Pathozone behaviour of soil-borne plant pathogenic fungi is characterized by curves for the change in probability of infection with distance of inoculum from a host. We identify three major components that give rise to the pathozone profile for infection efficiency: the germinability of inoculum, given that it occurs in the pathozone (P1), the growth of the resulting fungal colony outwards to make contact with the host (P2), and the infectivity of mycelium once contact is made (P3). The probability of infection (P) is then given by the product, P1 × P2 × P3. Using Raphanus sativus and two contrasting types of inoculum of Rhizoctonia solani as a model experimental system, we measured each of the three components by quantifying germinability, colony architecture (to determine the chance of contact by one or more hyphae) and the change in susceptibility over time as a measure of infectivity as mycelium arrives from different distances away. The germinability of inoculum is uniform across the pathozone whereas the probability of contact declines with distance, and the net effect of host susceptibility and infectivity increases. The characteristics of these components result in pathozone profiles that vary in shape. Infection efficiency can decline in an exponential or sigmoidal fashion with increasing distance from the host or follow a curve that rises close to the host and then falls asymptotically to zero with increasing distance. Colony architecture was summarized by the distribution of the furthest extent of hyphal growth amongst colonies growing out from single inoculum units (described, because of its asymmetrical pattern, by a gamma distribution) and by the radial density of hyphae on concentric circles at different distances from the centre of the colony (described by a negative binomial distribution with parameters changing with distance).

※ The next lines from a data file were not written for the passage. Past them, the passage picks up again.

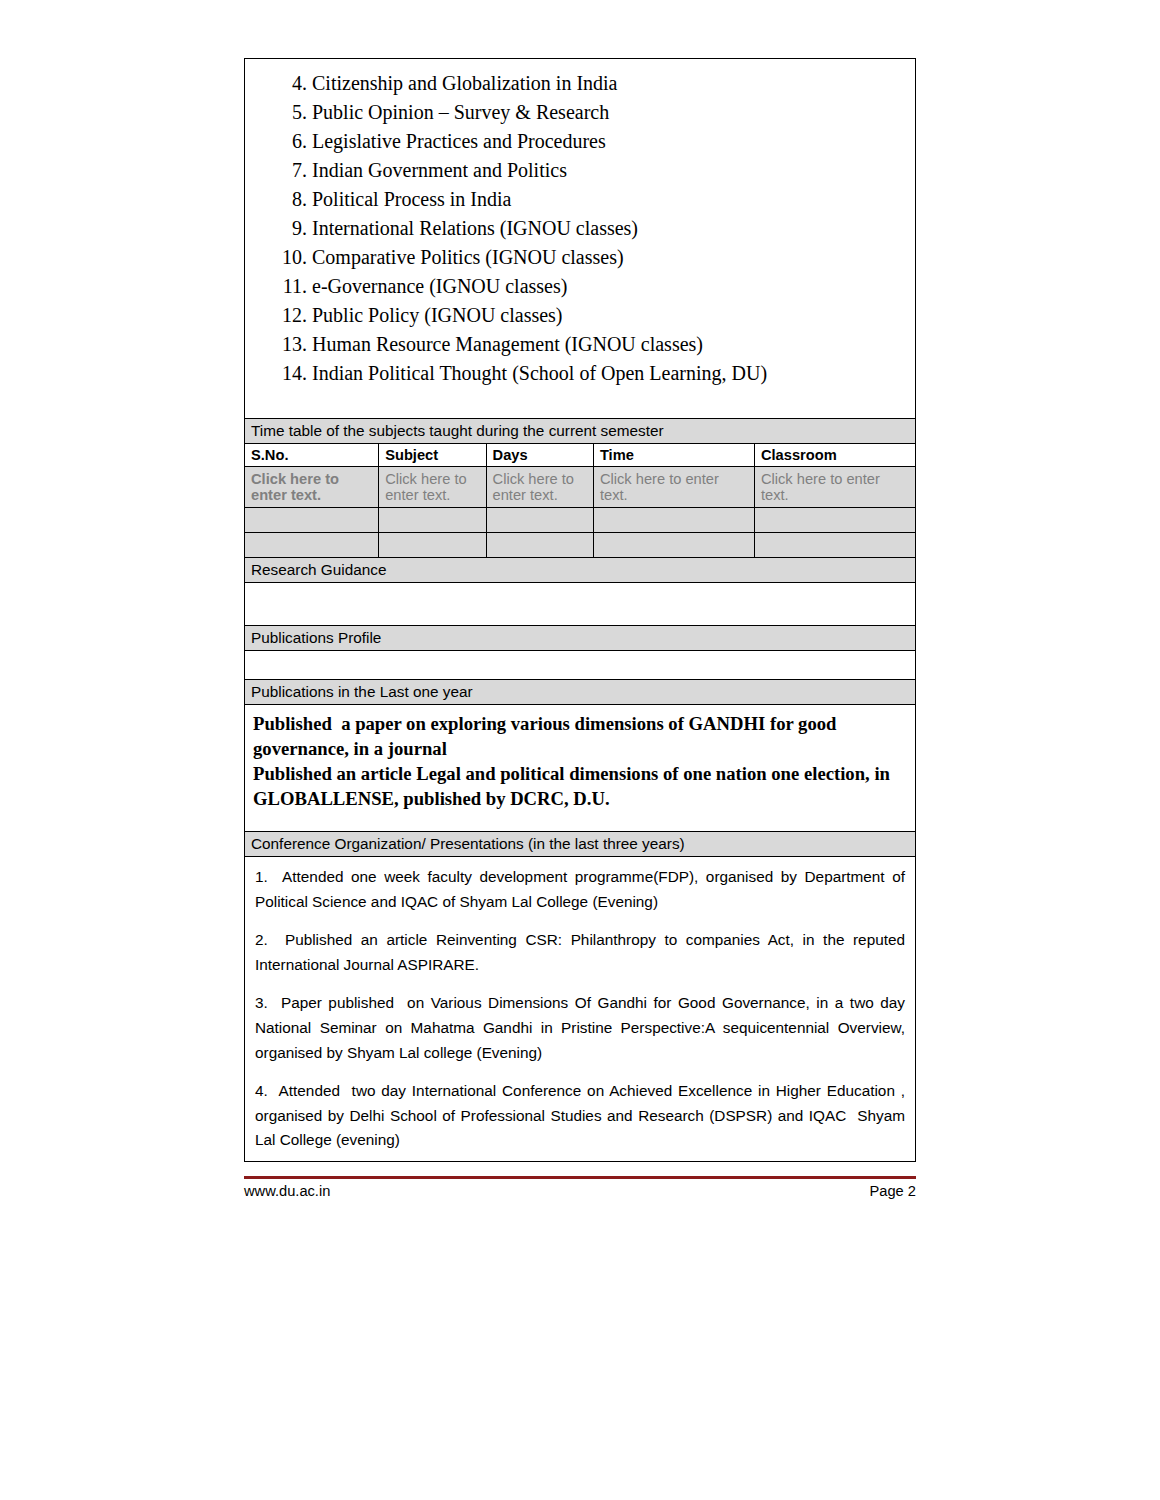Citizenship and Globalization in India
Public Opinion – Survey & Research
Legislative Practices and Procedures
Indian Government and Politics
Political Process in India
International Relations (IGNOU classes)
Comparative Politics (IGNOU classes)
e-Governance (IGNOU classes)
Public Policy (IGNOU classes)
Human Resource Management (IGNOU classes)
Indian Political Thought (School of Open Learning, DU)
Time table of the subjects taught during the current semester
| S.No. | Subject | Days | Time | Classroom |
| --- | --- | --- | --- | --- |
| Click here to enter text. | Click here to enter text. | Click here to enter text. | Click here to enter text. | Click here to enter text. |
Research Guidance
Publications Profile
Publications in the Last one year
Published a paper on exploring various dimensions of GANDHI for good governance, in a journal
Published an article Legal and political dimensions of one nation one election, in GLOBALLENSE, published by DCRC, D.U.
Conference Organization/ Presentations (in the last three years)
1. Attended one week faculty development programme(FDP), organised by Department of Political Science and IQAC of Shyam Lal College (Evening)
2. Published an article Reinventing CSR: Philanthropy to companies Act, in the reputed International Journal ASPIRARE.
3. Paper published on Various Dimensions Of Gandhi for Good Governance, in a two day National Seminar on Mahatma Gandhi in Pristine Perspective:A sequicentennial Overview, organised by Shyam Lal college (Evening)
4. Attended two day International Conference on Achieved Excellence in Higher Education , organised by Delhi School of Professional Studies and Research (DSPSR) and IQAC Shyam Lal College (evening)
www.du.ac.in Page 2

The mechanistic model for the components of pathozone behaviour is tested by comparing the magnitude and shape of pathozone profiles predicted by the model with independent estimates for P obtained by placing inoculum at fixed distances from the host, and measuring the proportion of successful infections. The shape depends on the relative magnitudes and change with distance of the three components, P1, P2 and P3, which differed between the two types of inoculum. The profiles could be reproduced accurately when the probability of contact was based on the distribution and density of hyphae reaching the host rather than on the furthest extent of hyphal growth amongst colonies. The model is used to analyse the effects of replication and stochastic variability in the components of pathozone behaviour on the comparison of treatments for disease control.